Additionally, vehicle owners can go to this website to see if their vehicles are covered by the recall.

Cause for concern

The extent to which vehicle owners should be concerned about their vulnerability to hackers depends on who one listens to.

Fiat Chrysler told The Detroit News:

  • “The fix for the recall is a software update for certain radios that could be the subject of hacking.”
  • “Of the 1.4 million recalled vehicles, Fiat Chrysler said it eliminated nearly all from hacking concerns earlier this week after its telecommunications provider closed an open port. But it acknowledged that 3 percent of the vehicles could be impacted by short-range wireless communications for owners who subscribe to mobile hotspots. A hacker would need to be within about 100 feet to potentially take control, the automaker said.”
  • “Fiat Chrysler told NHTSA that it first learned of a security vulnerability in January from a researcher. The vehicles were open to hacking because a communications port was inadvertently left open and the radio firewalls were open by default. Fiat Chrysler began working on a fix then but did not immediately disclose the issue to NHTSA or the public. Fiat Chrysler said this week its cellular provider remotely closed the communications port that “removes the known risk of long-range remote hacking.”

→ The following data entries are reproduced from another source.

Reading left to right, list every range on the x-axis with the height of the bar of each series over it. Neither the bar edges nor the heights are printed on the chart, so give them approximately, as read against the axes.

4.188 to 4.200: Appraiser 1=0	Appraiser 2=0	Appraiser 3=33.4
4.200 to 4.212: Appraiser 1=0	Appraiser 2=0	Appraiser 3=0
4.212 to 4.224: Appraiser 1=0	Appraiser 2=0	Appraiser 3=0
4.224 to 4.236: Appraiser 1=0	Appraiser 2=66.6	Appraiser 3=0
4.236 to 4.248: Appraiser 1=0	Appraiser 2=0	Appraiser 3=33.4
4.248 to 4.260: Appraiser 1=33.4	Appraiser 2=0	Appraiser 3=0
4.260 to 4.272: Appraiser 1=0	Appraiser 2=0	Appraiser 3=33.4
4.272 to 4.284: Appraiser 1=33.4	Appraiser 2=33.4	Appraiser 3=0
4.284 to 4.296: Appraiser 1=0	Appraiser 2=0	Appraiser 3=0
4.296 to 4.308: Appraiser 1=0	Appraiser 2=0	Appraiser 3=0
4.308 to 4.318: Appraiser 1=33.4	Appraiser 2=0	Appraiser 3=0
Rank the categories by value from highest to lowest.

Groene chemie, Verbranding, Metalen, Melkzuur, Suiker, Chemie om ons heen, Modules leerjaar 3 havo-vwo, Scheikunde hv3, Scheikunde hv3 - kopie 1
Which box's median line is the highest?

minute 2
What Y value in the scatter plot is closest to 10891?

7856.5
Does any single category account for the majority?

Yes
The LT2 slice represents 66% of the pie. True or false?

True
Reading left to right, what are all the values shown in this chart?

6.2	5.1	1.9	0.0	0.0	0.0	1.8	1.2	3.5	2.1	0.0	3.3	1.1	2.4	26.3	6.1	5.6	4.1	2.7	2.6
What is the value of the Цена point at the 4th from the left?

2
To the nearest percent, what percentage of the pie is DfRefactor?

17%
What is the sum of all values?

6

However, in his WIRED story, Mr. Greenberg explained the following about the “hacking technique” that “lets hackers send commands through the Jeep’s entertainment system to its dashboard functions, steering, brakes, and transmission, all from a laptop that may be across the country”:

  • “All of this is possible only because Chrysler, like practically all carmakers, is doing its best to turn the modern automobile into a smartphone. Uconnect, an Internet-connected computer feature in hundreds of thousands of Fiat Chrysler cars, SUVs, and trucks, controls the vehicle’s entertainment and navigation, enables phone calls, and even offers a Wi-Fi hot spot. And thanks to one vulnerable element, which [the car-hacking researchers] won’t identify [yet], Uconnect’s cellular connection also lets anyone who knows the car’s IP address gain access from anywhere in the country.”
  • “They’ve only tested their full set of physical hacks, including ones targeting transmission and braking systems, on a Jeep Cherokee, though they believe that most of their attacks could be tweaked to work on any Chrysler vehicle with the vulnerable Uconnect head unit. They have yet to try remotely hacking into other makes and models of cars.”

To get a fuller picture of the security and safety implications that vehicle owners and operators may now face as a result of this car-hacking discovery, I strongly suggest everyone take the time to read the full WIRED story.

Hair-raising as the WIRED story may be, its reporting on the findings from the car-hacking researchers is importantly very eye-opening.

More proof that we’re all going to need to be very brave as we enter yet another of technology’s brave new worlds.